Federal Regulations Explode Under Biden
The Competitive Enterprise Institute’s Clyde Wayne Crews measures and studies the impact of regulations issued by the U.S. federal government. Over the past year, Crews has had to become something of a detective because the numbers published in the Federal Register‘s online database weren’t adding up.
He found a problem in the database’s count of new rules issued by the Biden administration since it came into power. The problem is it is undercounting the Biden administration’s new rules by a large amount, making it appear they’ve issued fewer regulations than President Trump had. If true, since President Trump had made reducing burdensome and costly regulations a big deal during his presidency, that would be a rare success for President Biden.
But it’s not true. Instead of having something for over-regulated Americans to cheer, Crews indicates the Biden administration is obscuring the truth.
You’ve heard plenty from this quarter on broken disclosure and transparency in the Biden administration, which eliminated the “Deregulatory” designation for rules implanted by Trump and ditched Trump’s “rules for guidance” and the portals for disclosing guidance (but not before I tallied over 107,000 of them).
There are no indications we’ll be seeing the mandatory White House Report to Congress on the costs of regulations anytime soon, especially in the wake of a recent confirmation hearing for a regulatory oversight czar. I hope to be wrong on that.
In Washington D.C., when the truth isn’t easy to obtain, it is because politicians and bureaucrats have something to hide. They don’t want the information to become widely known. Because if it did, it would raise uncomfortable questions about their actions.
How Many New Federal Regulations Are There?
The Washington Examiner‘s Paul Bedard reports on Crews’ findings after doing significant detective work:
Initially, he said it appeared that Biden had issued fewer regulations. But as he dug deeper, Crews said a different picture emerged.
“Biden issued fewer rules than Trump did. That would seem counterintuitive, although not inexplicable; it takes time to issue new rules,” he wrote, adding, “Still, Biden’s ‘whole of government’ agenda would inevitably make one wonder where all the rules are. Well, it turns out they’re on the newer white-paper compilation charts.

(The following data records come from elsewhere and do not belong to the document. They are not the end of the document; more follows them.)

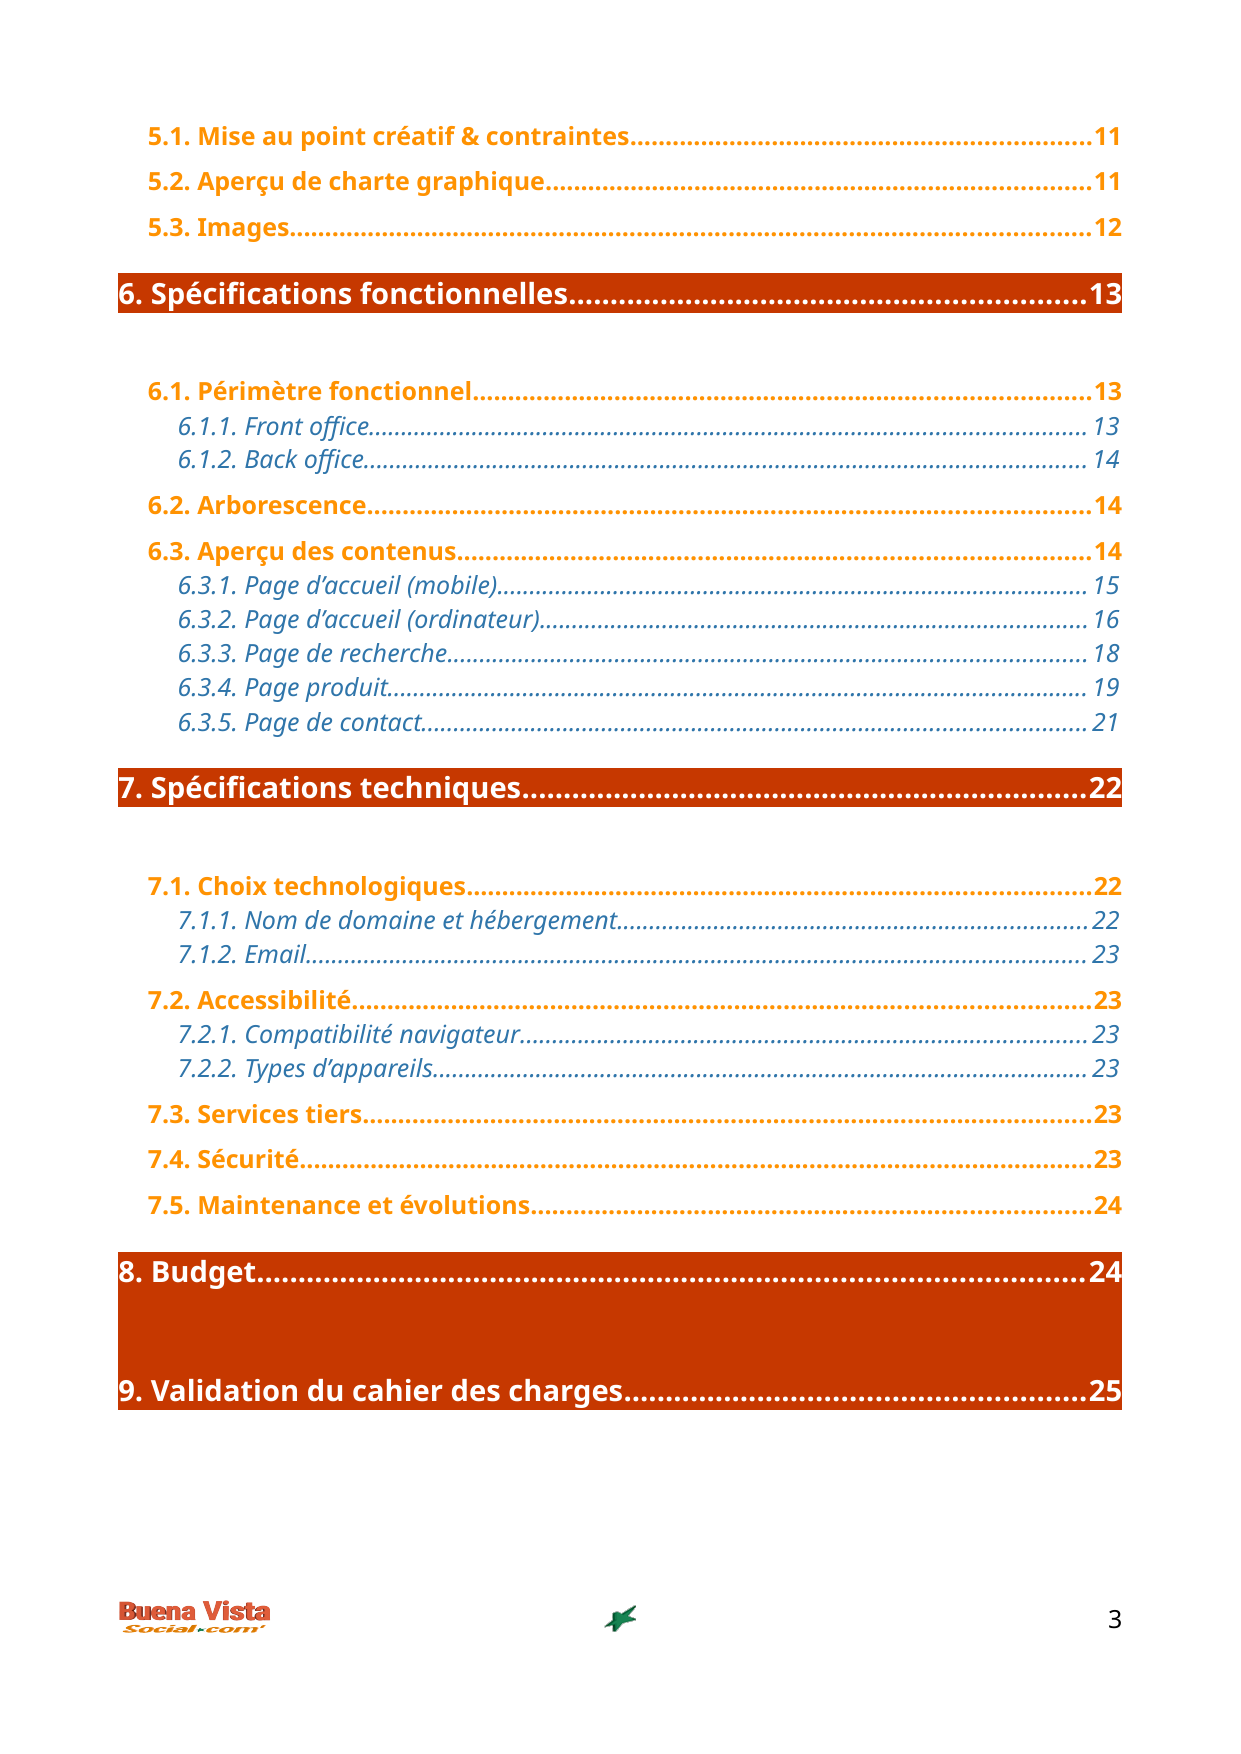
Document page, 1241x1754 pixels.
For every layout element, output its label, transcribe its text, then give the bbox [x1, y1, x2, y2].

subtitle 7.2.2. Types d’appareils 23 [177, 1051, 1122, 1084]
subtitle 7.1.1. Nom de domaine et hébergement 22 [177, 902, 1122, 937]
subtitle 6.1.1. Front office 13 [177, 408, 1122, 442]
text 7.2. Accessibilité 23 [148, 982, 1122, 1016]
subtitle 7.2.1. Compatibilité navigateur 23 [177, 1016, 1122, 1051]
subtitle 6.1.2. Back office 14 [177, 442, 1122, 476]
text 5.1. Mise au point créatif & contraintes 11 [148, 118, 1122, 152]
subtitle 6.3.1. Page d’accueil (mobile) 15 [177, 568, 1122, 602]
subtitle 6.3.4. Page produit 19 [177, 670, 1122, 704]
picture [604, 1603, 636, 1636]
text 8. Budget 24 [118, 1252, 1122, 1291]
text 6. Spécifications fonctionnelles 13 [118, 273, 1122, 313]
subtitle 6.3.5. Page de contact 21 [177, 704, 1122, 738]
text 7.4. Sécurité 23 [148, 1142, 1122, 1176]
subtitle 6.3.3. Page de recherche 18 [177, 636, 1122, 670]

While the online database shows 3,257 rules, the document count in the newer roundup is actually 4,429, a 45.8% increase over Trump.”
Government regulations add to the cost of doing business. Because those costs get passed along to consumers, these rules directly contribute to the inflation that has come to define Joe Biden’s presidency. A 45.8% increase in the number of regulations issued by the federal government during Biden’s first year in office is a big number.
Crews tracked down a document the Federal Register uses to track its work, which indicates the number of new rules issued by year since 1976.
I made the following chart to show what it documents. The inset chart shows the average annual number of new rules issued by each president.
President Biden isn’t just reversing Donald Trump’s policies limiting the growth of new federal rules. He’s reversing 40 years of an improving trend to minimize the federal government’s regulatory burden on Americans. Most Americans would say that means the U.S. is heading in the wrong direction.
For President Biden, that’s a direction over which he has full control. What do you suppose he’ll direct his administration to do about how many rules they issue after the midterm elections?